▶ [EXCERPTED PASSAGE]
↓
Rating / Running Time
PG / 111 minutes

Australian Release
February 2005

Official Site



(c) moviereview 2005
ABN 72 775 390 361

Here’s a neat idea – update Jane Austen’s enduring story about love and regret through the marsala mixer of Bollywood. Keep the city sophisticates in London, move the country cousins to India and add a layer of imperialism via the United States. Ripe grounds for a ripping tale of resistance and arranged weddings in which very colourful characters dance and sing against a very colourful background. An instant cross-over hit. Gurinder Chada understands the revelatory appeal of cross-cultural story-telling which she achieved with distinction in both Bhaji on the Beach and Bend It Like Beckham.
↑
▶ [REQUIRED TASKS]
1. Do the following statements agree with the film review? Answer yes or no for each and quote the deciding words of the text. (a) The film runs 111 minutes. (b) The city sophisticates are moved to the United States. (c) The country cousins are moved to India.
2. Write out the film review word for word, starting at "Rating / Running" and ending at "It Like Beckham.".

▶ [DATASET CONTENT]
↓
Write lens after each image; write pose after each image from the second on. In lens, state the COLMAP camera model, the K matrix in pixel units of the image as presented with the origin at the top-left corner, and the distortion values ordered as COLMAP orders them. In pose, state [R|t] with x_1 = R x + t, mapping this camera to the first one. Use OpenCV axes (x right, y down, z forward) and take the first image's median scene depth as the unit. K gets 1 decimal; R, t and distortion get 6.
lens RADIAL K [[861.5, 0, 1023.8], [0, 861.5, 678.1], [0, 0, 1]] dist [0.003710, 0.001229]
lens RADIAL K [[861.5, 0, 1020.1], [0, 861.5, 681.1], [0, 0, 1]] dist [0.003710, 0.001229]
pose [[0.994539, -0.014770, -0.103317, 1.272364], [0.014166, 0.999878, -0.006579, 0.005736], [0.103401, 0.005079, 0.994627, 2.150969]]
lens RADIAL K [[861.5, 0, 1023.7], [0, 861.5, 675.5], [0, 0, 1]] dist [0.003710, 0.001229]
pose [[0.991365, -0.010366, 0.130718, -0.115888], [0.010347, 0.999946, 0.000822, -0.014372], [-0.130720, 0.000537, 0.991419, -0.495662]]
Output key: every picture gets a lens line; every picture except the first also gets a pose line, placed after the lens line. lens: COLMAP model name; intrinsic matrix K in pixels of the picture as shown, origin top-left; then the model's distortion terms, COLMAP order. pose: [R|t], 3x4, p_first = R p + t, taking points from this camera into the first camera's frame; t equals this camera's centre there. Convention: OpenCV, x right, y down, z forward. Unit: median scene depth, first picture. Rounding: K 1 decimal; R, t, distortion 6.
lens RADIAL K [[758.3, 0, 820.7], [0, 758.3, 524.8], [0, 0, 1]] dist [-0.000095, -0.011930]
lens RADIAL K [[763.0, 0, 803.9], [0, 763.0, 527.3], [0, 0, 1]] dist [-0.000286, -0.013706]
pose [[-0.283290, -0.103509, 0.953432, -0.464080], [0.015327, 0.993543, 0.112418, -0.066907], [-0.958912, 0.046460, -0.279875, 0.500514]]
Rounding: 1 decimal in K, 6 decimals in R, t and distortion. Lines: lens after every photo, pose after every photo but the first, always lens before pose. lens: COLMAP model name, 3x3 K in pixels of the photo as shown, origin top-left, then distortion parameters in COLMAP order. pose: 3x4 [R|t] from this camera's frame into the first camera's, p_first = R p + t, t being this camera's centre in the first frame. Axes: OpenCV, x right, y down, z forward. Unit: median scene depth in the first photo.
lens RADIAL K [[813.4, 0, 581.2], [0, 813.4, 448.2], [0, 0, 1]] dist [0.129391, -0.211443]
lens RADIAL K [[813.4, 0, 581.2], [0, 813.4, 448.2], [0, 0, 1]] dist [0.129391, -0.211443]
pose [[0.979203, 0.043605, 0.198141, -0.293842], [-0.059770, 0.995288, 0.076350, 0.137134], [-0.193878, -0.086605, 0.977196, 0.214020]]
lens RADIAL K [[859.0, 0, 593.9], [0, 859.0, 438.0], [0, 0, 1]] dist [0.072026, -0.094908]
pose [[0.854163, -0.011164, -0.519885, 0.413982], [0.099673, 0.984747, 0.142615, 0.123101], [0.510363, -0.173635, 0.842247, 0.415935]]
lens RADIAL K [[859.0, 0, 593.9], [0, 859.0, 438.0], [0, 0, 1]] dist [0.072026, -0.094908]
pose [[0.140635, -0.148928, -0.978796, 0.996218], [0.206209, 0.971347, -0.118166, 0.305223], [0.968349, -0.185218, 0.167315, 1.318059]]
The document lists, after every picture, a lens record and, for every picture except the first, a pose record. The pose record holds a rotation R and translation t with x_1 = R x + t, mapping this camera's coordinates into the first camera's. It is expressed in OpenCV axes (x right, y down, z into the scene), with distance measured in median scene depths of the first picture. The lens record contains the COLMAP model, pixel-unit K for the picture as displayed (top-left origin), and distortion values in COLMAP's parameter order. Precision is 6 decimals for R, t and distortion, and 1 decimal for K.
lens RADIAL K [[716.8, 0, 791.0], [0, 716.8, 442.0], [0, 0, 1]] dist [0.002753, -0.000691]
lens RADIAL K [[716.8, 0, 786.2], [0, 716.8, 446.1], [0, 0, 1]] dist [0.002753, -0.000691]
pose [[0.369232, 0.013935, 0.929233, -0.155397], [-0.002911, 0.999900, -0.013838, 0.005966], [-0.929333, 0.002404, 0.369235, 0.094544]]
↑
▶ [PER-TASK ANSWERS]
1.
(a) Yes: "PG / 111 minutes"
(b) No: "Keep the city sophisticates in London"
(c) Yes: "move the country cousins to India"

2.
Rating / Running Time
PG / 111 minutes

Australian Release
February 2005

Official Site



(c) moviereview 2005
ABN 72 775 390 361

Here’s a neat idea – update Jane Austen’s enduring story about love and regret through the marsala mixer of Bollywood. Keep the city sophisticates in London, move the country cousins to India and add a layer of imperialism via the United States. Ripe grounds for a ripping tale of resistance and arranged weddings in which very colourful characters dance and sing against a very colourful background. An instant cross-over hit. Gurinder Chada understands the revelatory appeal of cross-cultural story-telling which she achieved with distinction in both Bhaji on the Beach and Bend It Like Beckham.